[WORK TASK] The response must contain all of the entries, each one repeated exactly.

[THE INPUT]
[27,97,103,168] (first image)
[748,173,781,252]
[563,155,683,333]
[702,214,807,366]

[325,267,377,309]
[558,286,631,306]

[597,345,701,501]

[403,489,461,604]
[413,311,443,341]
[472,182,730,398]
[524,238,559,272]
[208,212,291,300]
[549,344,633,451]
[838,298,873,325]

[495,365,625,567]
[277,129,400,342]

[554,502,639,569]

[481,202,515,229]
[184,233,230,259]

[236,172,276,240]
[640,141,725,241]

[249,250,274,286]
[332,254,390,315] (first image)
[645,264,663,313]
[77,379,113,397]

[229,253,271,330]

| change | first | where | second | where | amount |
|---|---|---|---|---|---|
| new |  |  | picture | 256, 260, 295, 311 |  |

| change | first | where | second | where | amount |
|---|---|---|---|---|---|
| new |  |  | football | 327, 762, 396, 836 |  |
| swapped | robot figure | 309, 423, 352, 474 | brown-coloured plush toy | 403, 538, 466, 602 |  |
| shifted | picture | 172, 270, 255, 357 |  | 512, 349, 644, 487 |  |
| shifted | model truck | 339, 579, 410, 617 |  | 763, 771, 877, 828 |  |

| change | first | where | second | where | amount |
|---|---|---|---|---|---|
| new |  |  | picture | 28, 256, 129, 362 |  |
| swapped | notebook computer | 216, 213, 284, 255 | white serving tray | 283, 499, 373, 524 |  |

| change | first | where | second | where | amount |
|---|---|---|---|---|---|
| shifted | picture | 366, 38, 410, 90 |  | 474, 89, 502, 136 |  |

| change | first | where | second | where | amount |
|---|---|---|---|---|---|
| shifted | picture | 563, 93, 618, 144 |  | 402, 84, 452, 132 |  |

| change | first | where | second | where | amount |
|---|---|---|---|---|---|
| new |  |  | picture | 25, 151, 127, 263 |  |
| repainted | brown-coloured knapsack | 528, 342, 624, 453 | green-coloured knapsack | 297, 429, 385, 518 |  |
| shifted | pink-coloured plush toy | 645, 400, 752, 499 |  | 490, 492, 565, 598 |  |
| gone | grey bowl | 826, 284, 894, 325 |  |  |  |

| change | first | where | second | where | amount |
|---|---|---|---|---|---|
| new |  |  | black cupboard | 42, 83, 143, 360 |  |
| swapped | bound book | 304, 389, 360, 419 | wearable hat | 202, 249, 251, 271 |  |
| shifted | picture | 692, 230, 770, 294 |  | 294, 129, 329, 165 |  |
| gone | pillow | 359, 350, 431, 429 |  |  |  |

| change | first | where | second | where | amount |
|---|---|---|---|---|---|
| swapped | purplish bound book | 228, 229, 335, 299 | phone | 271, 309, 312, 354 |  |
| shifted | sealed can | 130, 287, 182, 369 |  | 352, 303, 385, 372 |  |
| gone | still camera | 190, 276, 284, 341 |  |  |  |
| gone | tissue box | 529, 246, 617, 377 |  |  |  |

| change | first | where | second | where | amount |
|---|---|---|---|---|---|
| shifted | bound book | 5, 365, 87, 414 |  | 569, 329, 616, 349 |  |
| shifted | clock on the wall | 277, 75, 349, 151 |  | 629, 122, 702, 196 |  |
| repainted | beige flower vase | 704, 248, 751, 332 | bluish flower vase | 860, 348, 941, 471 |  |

[RESULT]
[27,97,103,168] (first image)
[748,173,781,252]
[563,155,683,333]
[702,214,807,366]

[325,267,377,309]
[558,286,631,306]

[597,345,701,501]

[403,489,461,604]
[413,311,443,341]
[472,182,730,398]
[524,238,559,272]
[208,212,291,300]
[549,344,633,451]
[838,298,873,325]

[495,365,625,567]
[277,129,400,342]

[554,502,639,569]

[481,202,515,229]
[184,233,230,259]

[236,172,276,240]
[640,141,725,241]

[249,250,274,286]
[332,254,390,315] (first image)
[645,264,663,313]
[77,379,113,397]

[229,253,271,330]

| change | first | where | second | where | amount |
|---|---|---|---|---|---|
| new |  |  | picture | 256, 260, 295, 311 |  |

| change | first | where | second | where | amount |
|---|---|---|---|---|---|
| new |  |  | football | 327, 762, 396, 836 |  |
| swapped | robot figure | 309, 423, 352, 474 | brown-coloured plush toy | 403, 538, 466, 602 |  |
| shifted | picture | 172, 270, 255, 357 |  | 512, 349, 644, 487 |  |
| shifted | model truck | 339, 579, 410, 617 |  | 763, 771, 877, 828 |  |

| change | first | where | second | where | amount |
|---|---|---|---|---|---|
| new |  |  | picture | 28, 256, 129, 362 |  |
| swapped | notebook computer | 216, 213, 284, 255 | white serving tray | 283, 499, 373, 524 |  |

| change | first | where | second | where | amount |
|---|---|---|---|---|---|
| shifted | picture | 366, 38, 410, 90 |  | 474, 89, 502, 136 |  |

| change | first | where | second | where | amount |
|---|---|---|---|---|---|
| shifted | picture | 563, 93, 618, 144 |  | 402, 84, 452, 132 |  |

| change | first | where | second | where | amount |
|---|---|---|---|---|---|
| new |  |  | picture | 25, 151, 127, 263 |  |
| repainted | brown-coloured knapsack | 528, 342, 624, 453 | green-coloured knapsack | 297, 429, 385, 518 |  |
| shifted | pink-coloured plush toy | 645, 400, 752, 499 |  | 490, 492, 565, 598 |  |
| gone | grey bowl | 826, 284, 894, 325 |  |  |  |

| change | first | where | second | where | amount |
|---|---|---|---|---|---|
| new |  |  | black cupboard | 42, 83, 143, 360 |  |
| swapped | bound book | 304, 389, 360, 419 | wearable hat | 202, 249, 251, 271 |  |
| shifted | picture | 692, 230, 770, 294 |  | 294, 129, 329, 165 |  |
| gone | pillow | 359, 350, 431, 429 |  |  |  |

| change | first | where | second | where | amount |
|---|---|---|---|---|---|
| swapped | purplish bound book | 228, 229, 335, 299 | phone | 271, 309, 312, 354 |  |
| shifted | sealed can | 130, 287, 182, 369 |  | 352, 303, 385, 372 |  |
| gone | still camera | 190, 276, 284, 341 |  |  |  |
| gone | tissue box | 529, 246, 617, 377 |  |  |  |

| change | first | where | second | where | amount |
|---|---|---|---|---|---|
| shifted | bound book | 5, 365, 87, 414 |  | 569, 329, 616, 349 |  |
| shifted | clock on the wall | 277, 75, 349, 151 |  | 629, 122, 702, 196 |  |
| repainted | beige flower vase | 704, 248, 751, 332 | bluish flower vase | 860, 348, 941, 471 |  |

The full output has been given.